The art of restoration: Artemisia Gentileschi, Rembrandt, Van Eyck and a new gallery trend

The puzzling non-appearance of Leonardo’s restored Salvator Mundi in its new Abu Dhabi home puts a spotlight on art restoration. Some old paintings have had a hard life and cleaning reveals that some of what is seen is not by the artist. Watching a painstaking restoration, sometimes now public, is “a new kind of art pleasure … [and] always tasty meat for the pigmented naysayer.”

29th January 2019

Midlife Crisis on an Unlimited Budget: Marc Newson’s Furniture for the 1%

Since designing the Lockheed lounge and Embryo chair Newsom has been at “the very apex” of design. Most reviews of his current show are gushing – “a form of alchemy … furniture pieces of immense beauty.” Not so the linked piece. It worries about “objects as hyper-commodities” and wishes Newsom would show “he can still be ingenious on the cheap”.  More images are here.

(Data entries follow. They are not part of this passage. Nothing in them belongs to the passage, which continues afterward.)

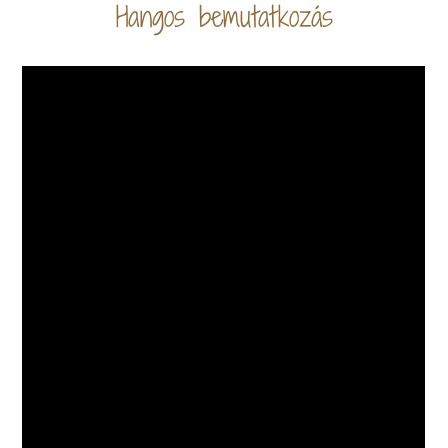
Hangos bemutatkozás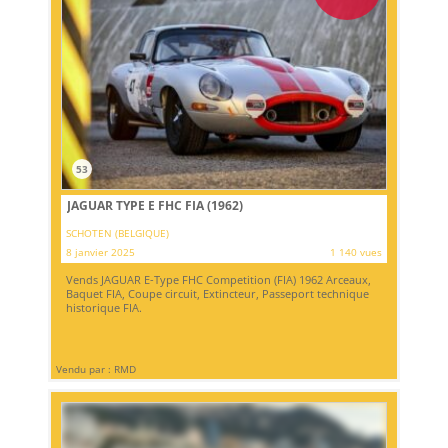
53
JAGUAR TYPE E FHC FIA (1962)
SCHOTEN (BELGIQUE)
8 janvier 2025
1 140 vues
Vends JAGUAR E-Type FHC Competition (FIA) 1962 Arceaux,
Baquet FIA, Coupe circuit, Extincteur, Passeport technique
historique FIA.
Vendu par : RMD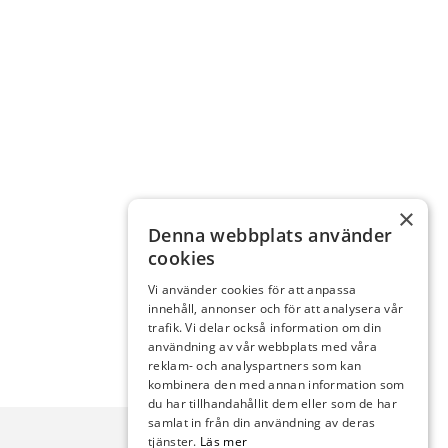
×
Denna webbplats använder
cookies
Vi använder cookies för att anpassa
innehåll, annonser och för att analysera vår
trafik. Vi delar också information om din
användning av vår webbplats med våra
reklam- och analyspartners som kan
kombinera den med annan information som
du har tillhandahållit dem eller som de har
samlat in från din användning av deras
tjänster.
Läs mer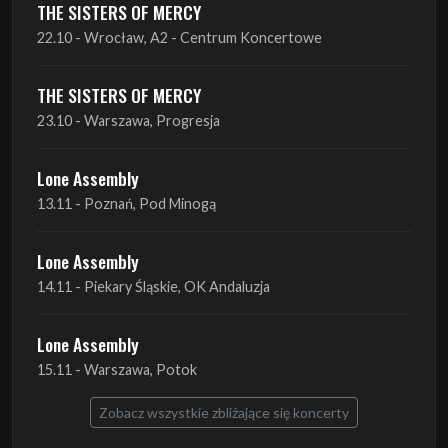
THE SISTERS OF MERCY
22.10 - Wrocław, A2 - Centrum Koncertowe
THE SISTERS OF MERCY
23.10 - Warszawa, Progresja
Lone Assembly
13.11 - Poznań, Pod Minogą
Lone Assembly
14.11 - Piekary Śląskie, OK Andaluzja
Lone Assembly
15.11 - Warszawa, Potok
Zobacz wszystkie zbliżające się koncerty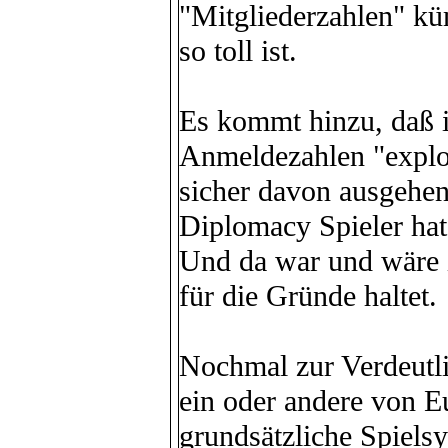
"Mitgliederzahlen" kü
so toll ist.
Es kommt hinzu, daß ic
Anmeldezahlen "explo
sicher davon ausgehen
Diplomacy Spieler hat
Und da war und wäre ic
für die Gründe haltet.
Nochmal zur Verdeutli
ein oder andere von 
grundsätzliche Spiels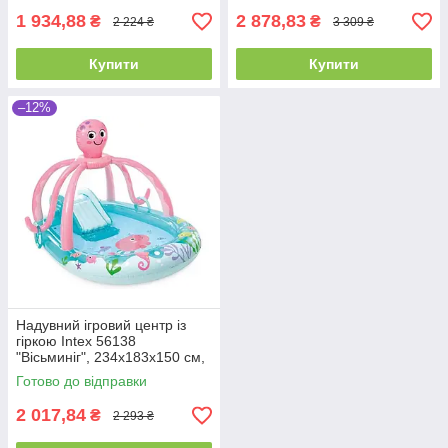
1 934,88
2 878,83
₴
₴
2 224 ₴
3 309 ₴
Купити
Купити
–12%
Надувний ігровий центр із
гіркою Intex 56138
"Вісьминіг", 234х183х150 см,
об'єм 229 л
Готово до відправки
2 017,84
₴
2 293 ₴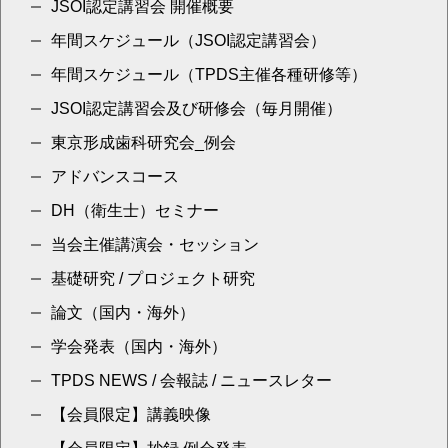
JSOI認定講習会 開催概要
年間スケジュール（JSOI認定講習会）
年間スケジュール（TPDS主催各種研修等）
JSOI認定講習会及び研修会（毎月開催）
東京形成歯科研究会_例会
アドバンスコース
DH（衛生士）セミナー
当会主催講演会・セッション
基礎研究 / プロジェクト研究
論文（国内・海外）
学会発表（国内・海外）
TPDS NEWS / 会報誌 / ニュースレター
【会員限定】講義映像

Elmgreen & Dragset: This Is How We Bite Our Tongue. Whitechapel Gallery, London

These Scandinavian artists have a knack for the astonishing – they once installed a replica Prada store out in the Texas desert. Now it’s a derelict community swimming pool inside a London gallery. This work has the “patina of fiction” and tells a story, with “a wink and a nod”, about the decline in civic facilities. “Gentrification makes everything so smooth and nice but it also excludes people.”

Nothing to Do with Art

As print media ebbs, so too does the art criticism it once supported. Gary Indiana is a New York writer whose 1980’s essays – “a bracing, electric portrait of eighties art” – have just been re-published. Of Robert Mapplethorpe – “combines a preternatural refinement with an insatiable appetite”. Cindy Sherman’s characters “give the impression of having awakened in a different place than where they went to sleep”.

There’s a Reason Why Lucio Fontana’s 60-Year-Old Art Feels Vital Right Now

Fontana has “muffled visibility” a hangover, perhaps, from having once worked for Mussolini.  A retrospective shows this neglect is unwarranted. Fontana pioneered “spatialism”, using light and colour to create an immersive viewer experience. And he took to making refined cuts in his canvasses, breaking the picture plane to reveal a dark void. For some, this alone secures his place in art history.

Bill Viola/ Michelangelo, Royal Academy: where the mythic meets the meaningless

Apparently, Viola was keen to do this show after seeing some Michelangelo drawings. Putting one’s work up against the guy that painted the Sistene Chapel … WOAH!!  You can guess the result. The linked piece is admirably restrained – “some fundamental challenges in this pairing”; others cannot resist nasty: “like the difference between a brilliant mathematician and a spaniel with a calculator.”

Native American Art Receiving Broad Reassessment In Museums Across U.S.

After a century, the American wing of New York’s Met finally holds a show of native American art. One critic fumes that the show is coloured by “the pride and resentments of identity politics”. That seems a bit tough. Clearly, an effort is being made to change old attitudes: “designating arts as ‘primitive’ or ‘ethnographic’ has limited our capacity to see a broader … humanity.”